As ever after a gathering of the deanery clergy, I am left with a few ponderances. This is a good thing, I think. Today we met in sumptuous surroundings, over a glorious meal in regal splendour for a gathering that, in part, was dedicated to a talk from the Church Urban Fund (there are almost certainly some interesting comparisons to be drawn between venue and content, but that is not for here). It has been a good morning, and it is always a joy to chew the fat with other priests and ministers.
As part of the offering from Kerry of the CUF was the innate plea for dosh, for wonga, for some green, coin if you will. And so it was that we all went around our Anglican circle and said how well (or otherwise) we were doing.
There were some who were doing sterling charitable work but weren't able to pay their own bills. This is laudable in the extreme but also begs the odd question. Does charity begin at home or not?
My parish is a charity and I bust my reverential buns to make sure that it has a lively income, well invested, appropriate Gift Aided - so that the ministry and purpose of this charity thrives. CUF is a charity and its officers do likewise for its ministry and purpose. Now - how would it be if the Church Urban Fund donated some of the money it is chasing hard from me and gave it to the favoured charity of the CEO, which could be for sake of example, Kalashnikov Anonymous. Would I be happy donating to KA myself? No. It asks the question, therefore, if a charity should donate.
I believe very strongly that I have a responsibility to my parishioners and the diocese to pay our share of the responsibility. After all, they pay me and they house my family. Paying our 'share' is equivalent of paying the mortgage - it is something that you just must do. Would I, as a private individual, say to my bank - sorry I couldn't pay my mortgage last year, but I helped some puppies find homes. I doubt that would prevent foreclosure.

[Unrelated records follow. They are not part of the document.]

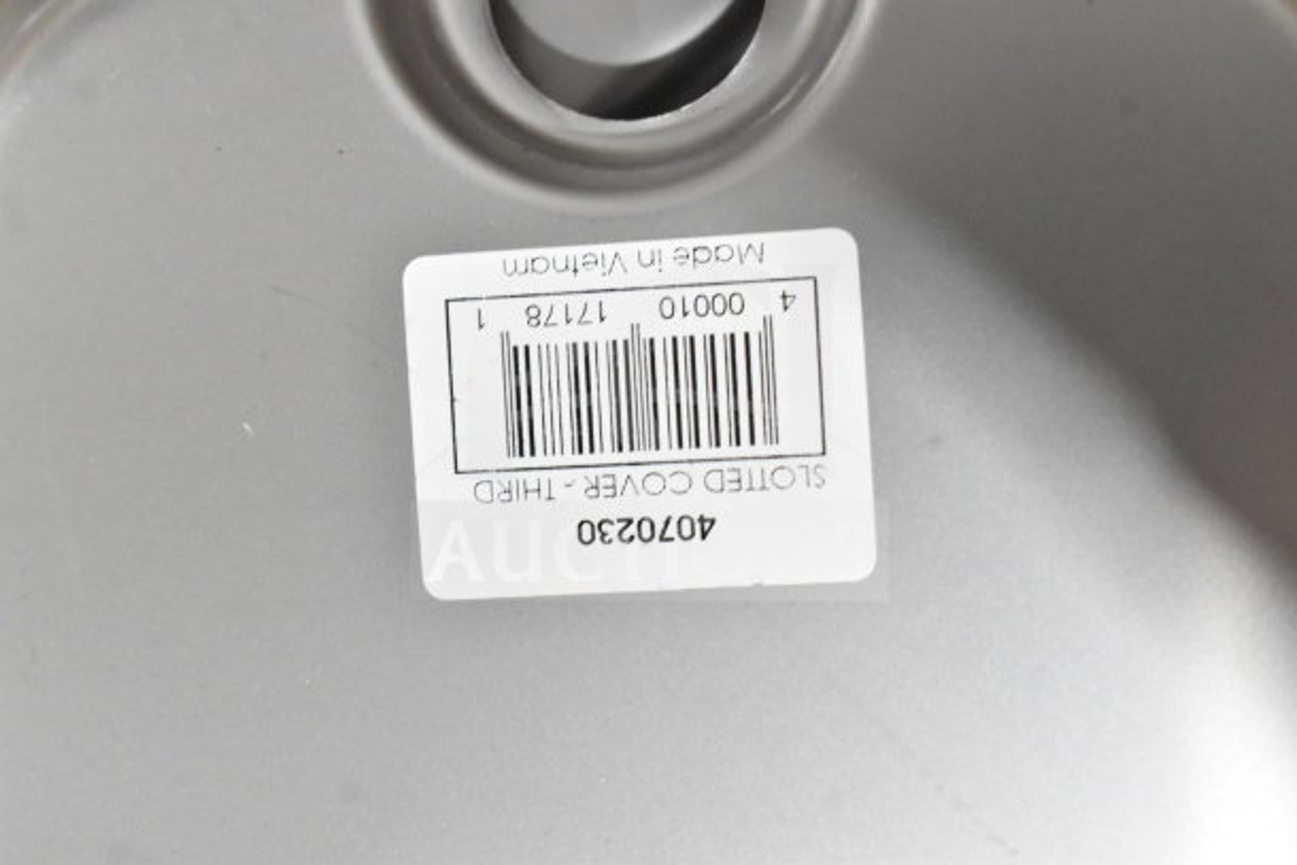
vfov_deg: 22.6
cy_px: 432
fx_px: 2162
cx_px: 648
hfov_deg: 33.4
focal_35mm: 60
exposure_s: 1/250
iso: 6400
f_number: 8
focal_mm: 40
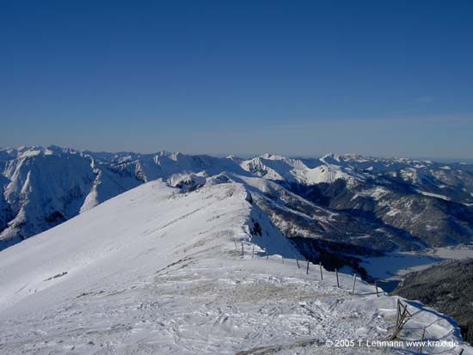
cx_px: 236
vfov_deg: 36.8
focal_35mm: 39
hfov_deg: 47.8
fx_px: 533
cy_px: 178
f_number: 4.7
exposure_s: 1/1250
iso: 100
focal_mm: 8
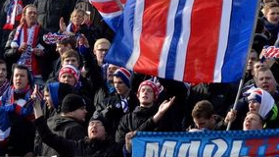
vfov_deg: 5.5
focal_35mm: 220
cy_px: 109
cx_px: 227
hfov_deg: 9.8
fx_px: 1627
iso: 5000
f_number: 13
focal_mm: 70
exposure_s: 1/3200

To be Christian is, by definition, to have a heart to serve. This creates an issue, a conflict therefore in our hearts. Do we serve, or are we the service? Do we give to charity with money we have raised charitably or do we receive it as a gift to enable the work we do? Do we donate to charity before we successfully pay all our bills? Do those who give money to us as churches expect that we can do without that money? Do we misrepresent ourselves when we say that we need the money, only then giving to another organisation that is often taking donations from our donors too?
So many question to which I don't have the answer. The only thing I am sure of though is that we must pay our way first - and then choose what to do with the surplus (a nice problem to have, and a source of aspiration for most of us).